True, Uggs do make every girl look like she has cankles but I say who cares when it's 8 a.m. on a December morning and you are just running down the street to Dunkin and don't want cold feet. And while it may sound vain, the fact that Uggs are expensive in my mind makes wearing them totally justifiable. (like Juicy Couture track suits, in what other situation is wearing velour socially acceptable?)

That being said there are some points I will agree with my nameless male co-worker on and some rules which should govern the wearing of Uggs:
1. Under no circumstances should Uggs EVER be worn with a skirt or shorts
2. If you live in a climate where the temp never reaches below 50 even at night, you have no need to wear Uggs
3. DO NOT tuck your Uggs into you bootcut jeans, get skinny jeans or wear sweats
4. Knock off Uggs are a no-no and make you look both cheap and like you have fat ankles

So this winter enjoy your warm feet ladies and be sure to laugh at all the boys with frostbiten toes! :)

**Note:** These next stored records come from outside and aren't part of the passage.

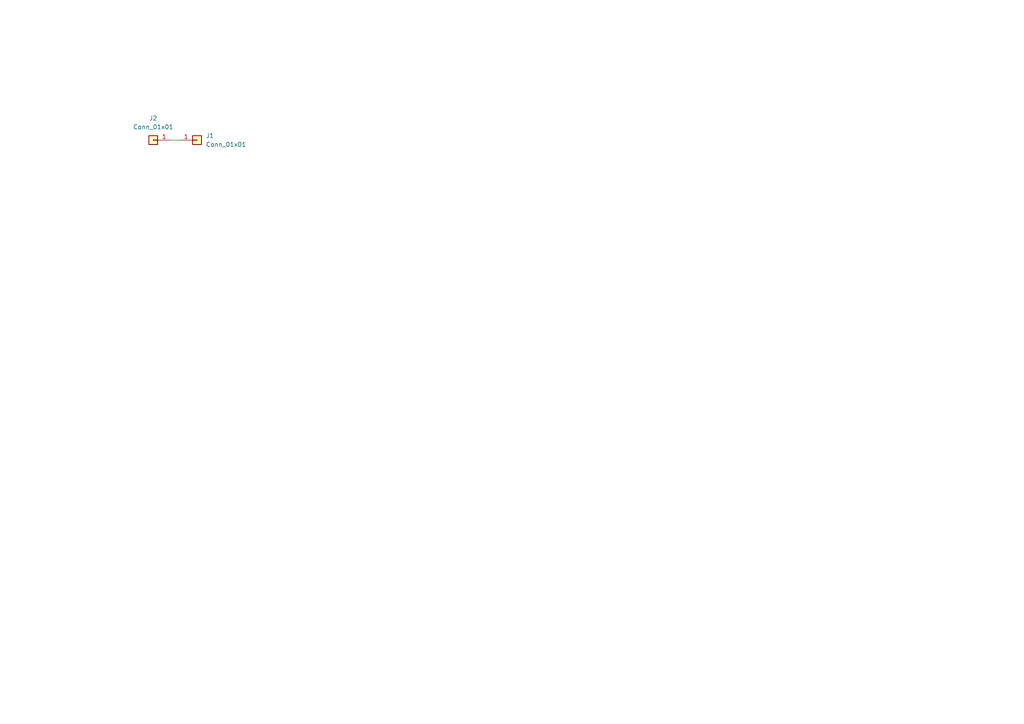
<source format=kicad_sch>
(kicad_sch
	(version 20231120)
	(generator "eeschema")
	(generator_version "8.0")
	(uuid "46b2fbf0-0feb-4760-9564-ce09eae59701")
	(paper "A4")
	
	(wire
		(pts
			(xy 49.53 40.64) (xy 52.07 40.64)
		)
		(stroke
			(width 0)
			(type default)
		)
		(uuid "d31b435b-470a-48c3-bae0-63aed24a7fc9")
	)
	(symbol
		(lib_id "Connector_Generic:Conn_01x01")
		(at 44.45 40.64 180)
		(unit 1)
		(exclude_from_sim no)
		(in_bom yes)
		(on_board yes)
		(dnp no)
		(fields_autoplaced yes)
		(uuid "383250dc-6709-4cb7-8508-fcc7fdf8176b")
		(property "Reference" "J2"
			(at 44.45 34.29 0)
			(effects
				(font
					(size 1.27 1.27)
				)
			)
		)
		(property "Value" "Conn_01x01"
			(at 44.45 36.83 0)
			(effects
				(font
					(size 1.27 1.27)
				)
			)
		)
		(property "Footprint" "Connector_Wire:SolderWire-1.5sqmm_1x01_D1.7mm_OD3.9mm"
			(at 44.45 40.64 0)
			(effects
				(font
					(size 1.27 1.27)
				)
				(hide yes)
			)
		)
		(property "Datasheet" "~"
			(at 44.45 40.64 0)
			(effects
				(font
					(size 1.27 1.27)
				)
				(hide yes)
			)
		)
		(property "Description" "Generic connector, single row, 01x01, script generated (kicad-library-utils/schlib/autogen/connector/)"
			(at 44.45 40.64 0)
			(effects
				(font
					(size 1.27 1.27)
				)
				(hide yes)
			)
		)
		(pin "1"
			(uuid "2395a982-9ffb-47fe-bee4-18e922b6323c")
		)
		(instances
			(project "bed"
				(path "/46b2fbf0-0feb-4760-9564-ce09eae59701"
					(reference "J2")
					(unit 1)
				)
			)
		)
	)
	(symbol
		(lib_id "Connector_Generic:Conn_01x01")
		(at 57.15 40.64 0)
		(unit 1)
		(exclude_from_sim no)
		(in_bom yes)
		(on_board yes)
		(dnp no)
		(fields_autoplaced yes)
		(uuid "86bccf1a-d14e-4315-9ff8-84ddc50d03af")
		(property "Reference" "J1"
			(at 59.69 39.3699 0)
			(effects
				(font
					(size 1.27 1.27)
				)
				(justify left)
			)
		)
		(property "Value" "Conn_01x01"
			(at 59.69 41.9099 0)
			(effects
				(font
					(size 1.27 1.27)
				)
				(justify left)
			)
		)
		(property "Footprint" "Connector_Wire:SolderWire-1.5sqmm_1x01_D1.7mm_OD3.9mm"
			(at 57.15 40.64 0)
			(effects
				(font
					(size 1.27 1.27)
				)
				(hide yes)
			)
		)
		(property "Datasheet" "~"
			(at 57.15 40.64 0)
			(effects
				(font
					(size 1.27 1.27)
				)
				(hide yes)
			)
		)
		(property "Description" "Generic connector, single row, 01x01, script generated (kicad-library-utils/schlib/autogen/connector/)"
			(at 57.15 40.64 0)
			(effects
				(font
					(size 1.27 1.27)
				)
				(hide yes)
			)
		)
		(pin "1"
			(uuid "b42aad21-31ab-4298-ac9b-0201bdfb7f2e")
		)
		(instances
			(project ""
				(path "/46b2fbf0-0feb-4760-9564-ce09eae59701"
					(reference "J1")
					(unit 1)
				)
			)
		)
	)
	(sheet_instances
		(path "/"
			(page "1")
		)
	)
)

</source>
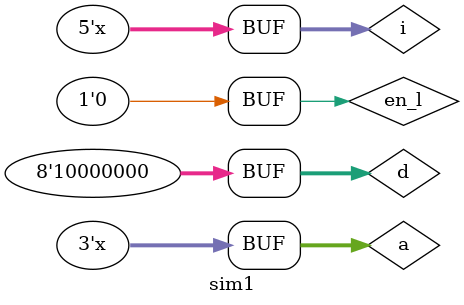
<source format=v>
`timescale 1ns / 1ps


module sim1;
    reg en_l=0;
    reg [2:0]a=0;
    reg [7:0]d=0;
    wire y;
    wire y_l;
    x151 u151(en_l,a,d,y,y_l);
    always #10 begin
    a=a+1;
    d=0;#10
    d=1;
    repeat(7)begin #10 d=d<<1; end
    end

//    reg [3:0]i=0;
//    wire o;
//    dsbjq4_x151 uut(i,o);
//    always #10 i=i+1;
    
    reg [4:0]i=0;
    wire o;
    f uut(i,o);
    always #10 i=i+1;
endmodule

</source>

Wednesday, October 29, 2008

Love/Hate: The Pick Up Artist

I love to hate the VH1 reality show The Pick Up Artist. Let me start off by saying I genuinely feel bad for the guys on that show. It is truly unfortunate to be 37 and have the only female you have ever kissed be you mother, however there are better ways to improve your social standing than taking advice from a jackass who wears ski goggles on his head (the show is filmed in Texas) and seriously takes a feather boa to the bar to "attract" women. I would a billion times over rather talk to a nerdy guy at a bar than a freak with a false sense of confidence. If "mystery" (yes that is actually what he calls himself) ever approached me at a bar and asked for "a female opinion" (his trademark pickup line) I would walk away, but only after I had picked myself off the floor from laughing so hard.

The funniest parts of the show is the way the "contestants" talk up this loser like he a God and how they have "sexy women" (a term used very loosely on VH1) teach them how to date. This show is pathetic, yet I find myself watching every week.

Love: ISH

I have recently discovered that i LOVE the suffix ISH. It's a great way to make harsh statement less harsh, exaggerate semi-good things and all around a fun thing to say. For example, my friends and I recently met an acquaintance's new girlfriend who was less than attractive. Being that it was a few glasses of wine into the night, I casually made the comment that she looked like a troll. (which she literally did, i think there was an illustration in my children's nursery rhyme book that featured her under a bridge) My friends all looked at me in horror, like I was the worst person alive, even though we were clearly all thinking it. So in order to soften the statement I added an ISH. "We'll she looks trollish"- and all was made better.

I also like to say I'm 20ish. It's so much better than saying im 23...

Tuesday, October 7, 2008

Hate: Patron

For about the past year or so no matter what bar I go out in, be it a club in NJ (eww I know) a lounge in NY or a pub in CT, the shot of choice for both guys and girls has become Parton. Since when did all of my college educated socially acceptable friends and acquaintances become wanna be rappers? I am not a girl that cannot handle her liquor so my problem with Patron is not its strength (although I have spent many rough Sundays in bed after a night of Parton and Pino) it is purely the fact that EVERYONE orders Patron because it has suddenly become the cool shot.

Nothing is more gross to be then being offered a shot while out by a cute guy and getting Parton! Do I look like my I want to be a video girl? NO Thanks I’ll pass. If you are trying to flash your money how about buying a real high class shot Johnny Walker Blue Perhaps? I may dump it down the bathroom sink (a la my favorite roommate) but at least I will respect you for not being a conformist. One of the most interesting thing about Patron is the fact that whenever I am out it seems to be the shot of choice the homebound, and by homebound I mean those people who despite being in their mid twenties still live at home with their parents. Here is a thought: cut back on the 10 Parton shots you take a week, save up that money/time and move out of your mom’s house. But I guess if I was salesman living with my parents at 25 I’d want to drink something strong enough to make me feel cool too.